The Employee’s daughter is severely obese and is blind due to a loss of both eyes as an infant, possibly due to a viral infection. Based on the fact that the Employee’s daughter’s last physical examination had taken place over two years ago, and because her obesity had worsened recently, the oral surgeon requested a pre-operative physical examination be done by her regular family physician. A Funds’ medical consultant has reviewed the facts of this case and has discussed it with the Employee’s daughter’s family physician.
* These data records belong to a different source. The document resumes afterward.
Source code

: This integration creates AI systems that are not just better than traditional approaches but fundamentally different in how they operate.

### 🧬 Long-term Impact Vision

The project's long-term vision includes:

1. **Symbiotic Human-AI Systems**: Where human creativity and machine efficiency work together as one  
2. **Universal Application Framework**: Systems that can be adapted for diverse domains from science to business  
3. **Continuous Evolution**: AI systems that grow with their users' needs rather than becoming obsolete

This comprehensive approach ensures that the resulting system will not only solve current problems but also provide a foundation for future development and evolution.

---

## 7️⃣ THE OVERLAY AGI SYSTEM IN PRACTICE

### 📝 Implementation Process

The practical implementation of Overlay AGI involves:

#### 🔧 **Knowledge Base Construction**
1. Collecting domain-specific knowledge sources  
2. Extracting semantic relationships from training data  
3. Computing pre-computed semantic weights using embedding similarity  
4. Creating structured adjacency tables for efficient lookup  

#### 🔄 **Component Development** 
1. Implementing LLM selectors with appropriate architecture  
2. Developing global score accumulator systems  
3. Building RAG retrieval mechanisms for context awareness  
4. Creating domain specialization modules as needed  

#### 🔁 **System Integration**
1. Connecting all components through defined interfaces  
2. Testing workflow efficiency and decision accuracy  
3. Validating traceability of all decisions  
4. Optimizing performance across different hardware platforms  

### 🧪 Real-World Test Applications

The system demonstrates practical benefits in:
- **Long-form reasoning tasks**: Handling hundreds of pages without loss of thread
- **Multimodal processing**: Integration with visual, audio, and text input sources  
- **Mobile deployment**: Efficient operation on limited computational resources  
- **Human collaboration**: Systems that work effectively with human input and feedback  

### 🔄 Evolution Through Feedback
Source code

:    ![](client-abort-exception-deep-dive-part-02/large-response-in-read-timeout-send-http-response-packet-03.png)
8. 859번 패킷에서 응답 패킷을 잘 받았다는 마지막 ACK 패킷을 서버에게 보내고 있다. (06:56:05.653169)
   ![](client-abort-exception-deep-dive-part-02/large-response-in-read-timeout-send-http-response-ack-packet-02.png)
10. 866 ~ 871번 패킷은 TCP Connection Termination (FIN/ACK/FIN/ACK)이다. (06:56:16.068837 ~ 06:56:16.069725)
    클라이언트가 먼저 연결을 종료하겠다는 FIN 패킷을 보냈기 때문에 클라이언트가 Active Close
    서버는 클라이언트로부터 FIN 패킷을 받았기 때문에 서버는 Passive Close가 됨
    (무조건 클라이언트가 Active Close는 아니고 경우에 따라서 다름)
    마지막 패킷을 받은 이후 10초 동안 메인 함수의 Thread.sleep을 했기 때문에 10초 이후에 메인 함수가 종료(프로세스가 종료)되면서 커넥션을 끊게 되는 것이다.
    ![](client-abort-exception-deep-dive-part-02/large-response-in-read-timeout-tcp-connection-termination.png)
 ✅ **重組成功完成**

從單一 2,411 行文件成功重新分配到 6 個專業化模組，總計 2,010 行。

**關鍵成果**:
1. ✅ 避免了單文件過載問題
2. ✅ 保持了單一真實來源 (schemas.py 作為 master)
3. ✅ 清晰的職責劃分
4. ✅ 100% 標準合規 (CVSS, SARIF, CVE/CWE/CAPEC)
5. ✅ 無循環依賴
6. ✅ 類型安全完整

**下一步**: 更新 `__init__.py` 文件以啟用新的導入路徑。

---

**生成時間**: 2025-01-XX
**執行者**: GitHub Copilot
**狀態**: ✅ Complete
The consultant concluded that there was sufficient documentation to justify the physical examination as medically appropriate since it was prescribed by a specialist as part of the specialist’s care of the daughter’s medical condition.
Since the pre-operative physical would be considered eligible under Article III.A.(3)(o)3.(iv), the exclusion contained in Article III.A.(11) 15. would not apply.
Therefore, the Trustees find that the Employer’s denial of benefits for the Employee’s daughter’s pre-operative physical examination on September 23, 1991 was not appropriate, given the facts and circumstances of the case.
Opinion of the Trustees
The Employer is required to provide benefits for the Employee’s daughter’s pre-operative physical examination on September 23, 1991.